Understanding Blockchain Security

It is easy to fall victim to the notion that blockchain with its many utilities could serve as a foolproof defence against cyber security risks. While blockchain will inevitably improve cyber security for organisations and individuals, it is dangerous to rely completely on its present capabilities to secure information against cyber attacks. There are various examples that show the cyber security risks inherent in blockchain technology.

Risks Persist

In 2016, digital venture capital fund, the DAO (Decentralised Autonomous Organisation) lost $52,000,000 due to a flaw in the Split DAO function of the DAO smart contract. The DAO function was initially designed to enable DAO participants to transfer their account balance into new investments. The flaw in the function allowed attackers to carry out the same split multiple times until the DAO was nearly empty.

In the same year, 120,000 Bitcoin were removed from customer accounts of Hong Kong based crypto currency exchange, Bitfinex. Bitfinex is known for its multi-signature key management system, a security measure that divides private keys for each user’s wallet among two different parties to reduce the likelihood of a successful breach.

It is important for organisations to recognise how easy it is to abuse the efficacy of blockchain technology from within an organization. Attackers are likely to achieve concencus on transactions for their own benefit. Having thorough understanding of the on boarding process of participants in a blockchain may aid in preventing such occurrences. Machine learning capabilities may enable organisations to better understand participant behaviour.

Maturity Model Solutions

The solutions to scenarios such as the aforementioned may seem simple but at times prove to be incredibly complex to articulate and implement. Applying an adequate risk management framework to cyber security in blockchain requires several considerations that effectively support prevention, detection, and response to cyber security risks in blockchain technology. As an example, systems should be tested frequently enough in order to identify flaws in security frameworks.
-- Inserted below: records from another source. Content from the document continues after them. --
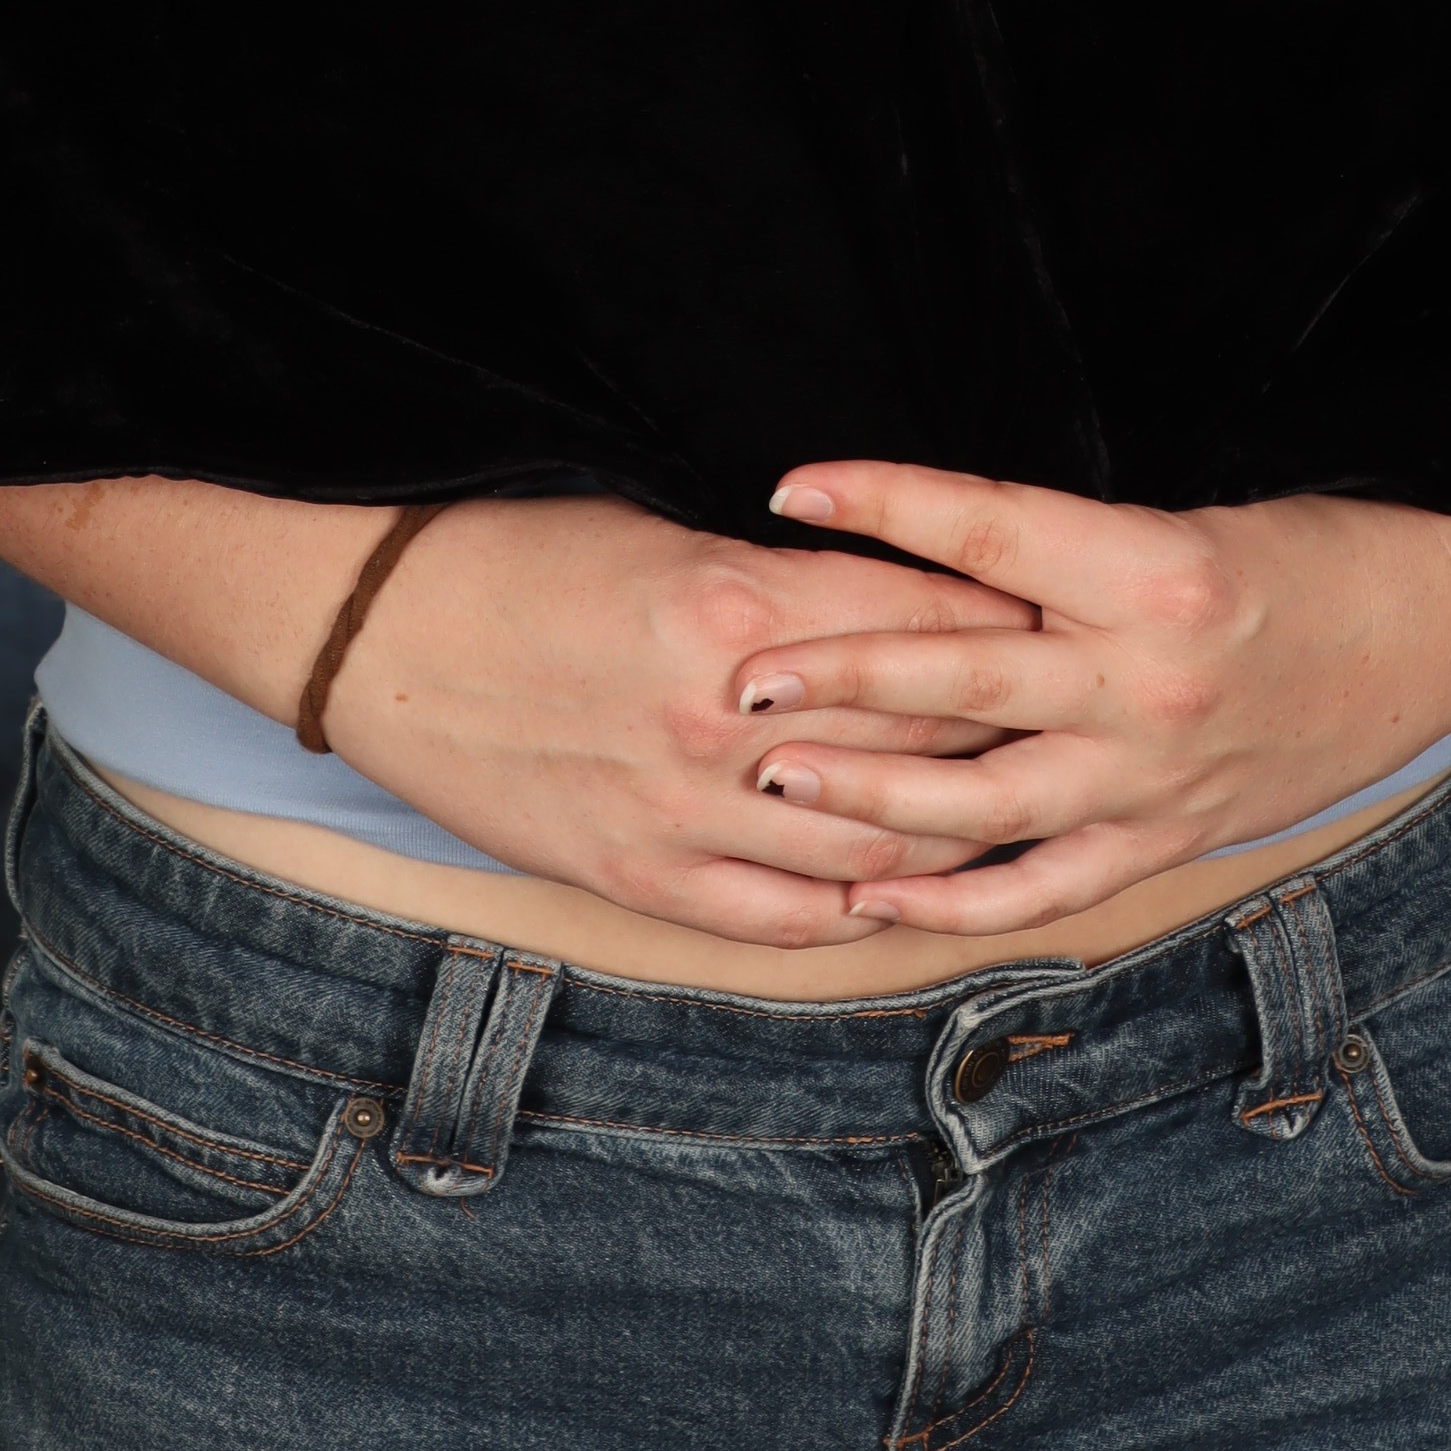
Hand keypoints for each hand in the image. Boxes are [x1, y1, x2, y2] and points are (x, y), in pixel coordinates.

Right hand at [320, 494, 1044, 949]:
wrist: (379, 635)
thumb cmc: (519, 556)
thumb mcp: (664, 533)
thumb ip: (781, 581)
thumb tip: (888, 603)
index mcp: (740, 608)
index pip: (924, 628)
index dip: (1005, 633)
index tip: (1063, 628)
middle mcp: (727, 721)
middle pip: (918, 745)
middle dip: (1004, 739)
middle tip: (1070, 733)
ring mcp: (683, 813)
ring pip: (869, 847)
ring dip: (949, 837)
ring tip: (1014, 823)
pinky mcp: (641, 876)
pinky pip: (781, 917)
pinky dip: (853, 909)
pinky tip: (898, 895)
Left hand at [732, 463, 1450, 939]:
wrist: (1425, 628)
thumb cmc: (1298, 547)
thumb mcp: (1182, 513)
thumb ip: (1060, 548)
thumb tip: (921, 545)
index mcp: (1151, 567)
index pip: (986, 527)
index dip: (882, 502)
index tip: (791, 487)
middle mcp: (1147, 677)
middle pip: (964, 674)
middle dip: (842, 677)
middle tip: (742, 680)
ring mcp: (1154, 774)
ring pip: (985, 797)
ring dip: (870, 796)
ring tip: (775, 780)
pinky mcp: (1166, 838)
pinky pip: (1041, 884)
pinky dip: (953, 899)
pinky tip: (869, 894)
A maturity model should be followed by organizations looking to base their application of blockchain on structured frameworks for information security. The Capability Maturity Model (CMMI) for IT maturity , established by ISACA, may be considered as a starting point. The model defines five maturity levels: initial, managed, defined, quantitatively managed, and optimising.
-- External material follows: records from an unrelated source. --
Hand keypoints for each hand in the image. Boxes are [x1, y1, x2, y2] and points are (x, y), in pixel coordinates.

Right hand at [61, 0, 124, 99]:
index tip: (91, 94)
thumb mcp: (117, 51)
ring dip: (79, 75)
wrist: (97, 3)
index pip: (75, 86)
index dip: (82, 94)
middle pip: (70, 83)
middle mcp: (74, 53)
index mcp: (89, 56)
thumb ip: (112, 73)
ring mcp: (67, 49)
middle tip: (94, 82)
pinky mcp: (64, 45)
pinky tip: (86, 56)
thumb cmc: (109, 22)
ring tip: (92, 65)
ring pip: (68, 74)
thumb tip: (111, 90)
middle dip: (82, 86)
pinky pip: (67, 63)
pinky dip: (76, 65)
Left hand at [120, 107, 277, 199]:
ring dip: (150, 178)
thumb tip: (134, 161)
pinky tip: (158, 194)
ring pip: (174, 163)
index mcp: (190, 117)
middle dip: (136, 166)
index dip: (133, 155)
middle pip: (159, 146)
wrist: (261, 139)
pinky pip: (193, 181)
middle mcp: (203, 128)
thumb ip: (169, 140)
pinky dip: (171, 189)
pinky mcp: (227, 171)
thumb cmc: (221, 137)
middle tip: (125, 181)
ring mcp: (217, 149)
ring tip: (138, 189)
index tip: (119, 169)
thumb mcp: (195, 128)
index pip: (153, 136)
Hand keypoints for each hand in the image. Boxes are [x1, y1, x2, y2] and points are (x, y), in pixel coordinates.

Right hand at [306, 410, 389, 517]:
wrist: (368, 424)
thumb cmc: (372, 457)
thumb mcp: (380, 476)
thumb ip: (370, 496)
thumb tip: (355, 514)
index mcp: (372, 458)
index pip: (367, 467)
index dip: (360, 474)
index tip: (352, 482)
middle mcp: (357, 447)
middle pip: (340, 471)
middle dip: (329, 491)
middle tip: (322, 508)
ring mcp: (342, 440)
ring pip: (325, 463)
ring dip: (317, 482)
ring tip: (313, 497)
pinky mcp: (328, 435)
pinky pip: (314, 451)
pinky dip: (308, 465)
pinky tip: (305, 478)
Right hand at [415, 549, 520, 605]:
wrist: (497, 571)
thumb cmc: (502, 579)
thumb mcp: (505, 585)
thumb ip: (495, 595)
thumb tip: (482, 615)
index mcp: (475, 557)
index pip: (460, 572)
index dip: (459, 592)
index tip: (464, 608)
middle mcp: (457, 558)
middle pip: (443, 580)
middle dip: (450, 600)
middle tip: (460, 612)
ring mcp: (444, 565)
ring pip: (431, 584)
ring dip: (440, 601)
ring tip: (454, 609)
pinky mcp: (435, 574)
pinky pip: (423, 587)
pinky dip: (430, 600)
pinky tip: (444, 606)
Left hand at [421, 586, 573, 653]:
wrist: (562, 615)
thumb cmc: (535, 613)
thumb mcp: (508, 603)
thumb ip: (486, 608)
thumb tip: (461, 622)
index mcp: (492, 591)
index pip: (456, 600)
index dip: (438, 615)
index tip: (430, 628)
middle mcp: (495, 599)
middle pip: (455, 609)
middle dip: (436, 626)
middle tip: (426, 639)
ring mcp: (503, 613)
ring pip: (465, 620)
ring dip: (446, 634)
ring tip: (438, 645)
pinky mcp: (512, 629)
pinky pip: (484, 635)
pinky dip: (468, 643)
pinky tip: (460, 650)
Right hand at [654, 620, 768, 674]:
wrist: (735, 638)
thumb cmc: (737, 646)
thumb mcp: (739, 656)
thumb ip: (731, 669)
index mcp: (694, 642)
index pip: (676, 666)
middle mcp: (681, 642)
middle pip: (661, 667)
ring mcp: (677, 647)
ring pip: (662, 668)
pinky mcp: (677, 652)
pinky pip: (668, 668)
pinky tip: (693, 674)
An organisation with an initial maturity level lacks process requirements and process areas, exposing it to risks of, inter alia, exceeding budgets for projects. An organisation with a managed maturity level has processes characterised for projects but is often reactive. In contract, an organisation with a defined maturity level is often proactive in its approach. Organisations with quantitatively managed maturity have subprocesses that are maintained using statistical and other quantitative techniques. At maturity level 5,(optimising), organisations focus on continually improving process performance through enhancements in their technology.

Benefits Abound

To improve maturity for the security of a blockchain application, an organisation must ensure that assessments and controls are robust and dynamic enough to identify risks. The updating of data on a distributed ledger technology for example, should be verified for accuracy and validity through controls and assessments. A monitoring system should be in place to ensure that the data integrity of data sources to the distributed ledger technology of an organisation is maintained.

Utilising a maturity model provides several benefits for organisations: clear insight into blockchain risks, transition from proof of concept to production, establishment of a validated model, and a concrete action plan for the improvement of an organisation’s maturity.


A robust framework allows for greater accountability in an organisation in relation to maintaining the success of its information security as it applies blockchain technology to its business operations. Unfortunately, a framework will not suffice alone as personnel must be encouraged via a tone at the top to contribute to the attainment of adequate blockchain maturity levels.